Or you could title a book Don’t read this book, I’m a moron. and not be a moron, just someone who made a bad choice of a title. It takes more than a cover to fairly judge a book. The reviews are mixed, the interview I heard had some good and bad, but the editorial reviews posted on Amazon seem generally positive. I’d say it may be worth picking up from the library and giving a read.
Being under 30 and knowing lots of people under 30, I can tell you right now the author’s problem is, at best, sample size. He had his chance to grab me with the title, and instead he insulted me. So, sorry Mtgman, I’m not reading it.
No skin off my nose. Just offering it as something Cat Fight may have been interested in, given the author seems to share the observation of people getting more self-absorbed and using technology to broadcast their personal business and things which would have been kept private by previous generations. I’m barely above the trust threshold myself(32), so here’s a grain of salt. .
I appreciate it! And I appreciate the need for an author/publisher to grab a reader’s attention, on the book shelf or through the media. I also liked Everything Bad Is Good For You but take that title with a grain of salt, too. I am somewhere near the author’s stupidity threshold and I’ll admit yes, I fit there quite well. Appalled at teenage cyber bullying and nude pics while I broadcast my dinner plans.
Yeah really, for not having ever given any details about the nature of the “jokes”, some people here are getting awfully outraged (and others in the completely opposite direction, once they realized what the OP was talking about said that’s pretty much to be expected. I tend to side with the latter interpretation but I’d like to see some evidence)
Rigamarole, have you read the rest of the thread? I can’t see how any jokes about leaving your wife for someone else can be seen as anything other than tasteless *when there is actually a divorce in the works *(as there is).
Not only tasteless, but also pretty damn stupid. Those things are admissible as evidence in divorce proceedings. The blog my ex-SiL put up(but moreso the second blog she put up after the judge ordered her not to blog about a current case) were certainly big factors in how the settlement went down and the custody hearing.
So if you’re getting a divorce you have to remain completely humorless about the situation? Can’t crack a smile or make light of it at all? I don’t buy that. Obviously it would be easy to cross the line into something truly inappropriate, but there definitely jokes about an impending divorce, and even about a soon-to-be ex-wife, that are acceptable to make. The alternative is pretty much to be a boring, unpleasant human being until everything is settled.
I don’t think it matters much, if you know that your soon-to-be-ex-wife’s brother is one of your Facebook friends and yet you have him set such that he can see you joking about it. There can be such things as more-or-less-amiable divorces, and this ain’t the way to have one.

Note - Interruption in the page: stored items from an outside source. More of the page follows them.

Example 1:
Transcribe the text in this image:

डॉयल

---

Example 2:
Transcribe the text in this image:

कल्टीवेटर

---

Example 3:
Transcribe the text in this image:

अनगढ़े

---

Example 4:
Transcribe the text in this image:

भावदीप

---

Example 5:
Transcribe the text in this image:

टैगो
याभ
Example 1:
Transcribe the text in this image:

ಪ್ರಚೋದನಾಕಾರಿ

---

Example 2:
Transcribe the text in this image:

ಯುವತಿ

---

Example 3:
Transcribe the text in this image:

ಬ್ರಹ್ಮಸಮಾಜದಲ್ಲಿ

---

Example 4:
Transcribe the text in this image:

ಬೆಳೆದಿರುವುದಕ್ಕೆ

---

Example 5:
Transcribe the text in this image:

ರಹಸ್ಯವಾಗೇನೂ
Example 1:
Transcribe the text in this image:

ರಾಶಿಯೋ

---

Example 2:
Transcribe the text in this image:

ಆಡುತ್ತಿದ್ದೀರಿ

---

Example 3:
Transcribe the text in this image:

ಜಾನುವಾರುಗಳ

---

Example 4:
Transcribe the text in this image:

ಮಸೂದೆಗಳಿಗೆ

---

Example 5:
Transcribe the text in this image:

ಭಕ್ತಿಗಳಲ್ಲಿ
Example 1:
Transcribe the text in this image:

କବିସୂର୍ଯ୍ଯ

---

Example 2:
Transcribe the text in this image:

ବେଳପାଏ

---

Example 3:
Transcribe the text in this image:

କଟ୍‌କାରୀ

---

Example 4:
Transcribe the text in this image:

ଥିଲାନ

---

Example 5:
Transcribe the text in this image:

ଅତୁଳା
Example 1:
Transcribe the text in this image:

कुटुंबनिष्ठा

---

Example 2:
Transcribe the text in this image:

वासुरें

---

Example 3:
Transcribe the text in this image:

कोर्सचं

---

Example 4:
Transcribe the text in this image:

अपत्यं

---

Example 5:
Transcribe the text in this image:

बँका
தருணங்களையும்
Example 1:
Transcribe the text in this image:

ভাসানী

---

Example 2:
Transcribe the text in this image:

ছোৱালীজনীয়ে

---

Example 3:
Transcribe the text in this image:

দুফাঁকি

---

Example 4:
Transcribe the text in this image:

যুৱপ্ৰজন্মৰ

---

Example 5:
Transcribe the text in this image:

Traditionally, beyond the age of, oh, ten, little brothers were thought to be capable of either defending themselves or learning to pick their fights. Little sisters are probably smaller than the guys abusing them, so we have not only familial feelings of protection but also chivalry–and yeah, when I was growing up it still had power–forcing us to come to the defense of any damsel in distress. It’s undoubtedly sexist, but sexism is not always a bad thing when it is seen as defending the downtrodden.
Yes, and that’s what I was referring to when I said “others… once they realized what the OP was talking about”. I’m not seeing what’s tasteless about trying to find humor in one’s situation, especially without knowing what was said. Also in a later post the OP mentioned “public humiliation”, which is hogwash if his FB profile is not set to be public, which most profiles are not. Only FB friends can view most profiles, and clearly the person in question is no longer the OP’s friend but was still an FB friend of his at the time - so he was getting access to information a stranger wouldn’t have.
Note the Second: Not really. As long as men hold a physical size advantage over the women with whom they associate, and they usually do, the women are, actually, weaker and, probably, deserve protection, at least until the particulars of the fight are worked out. Okay, if Skald’s sister keeps a razor in her hair and a mithril sword in her boot she can probably take care of herself, but this is a job for a brother worked out over millenia.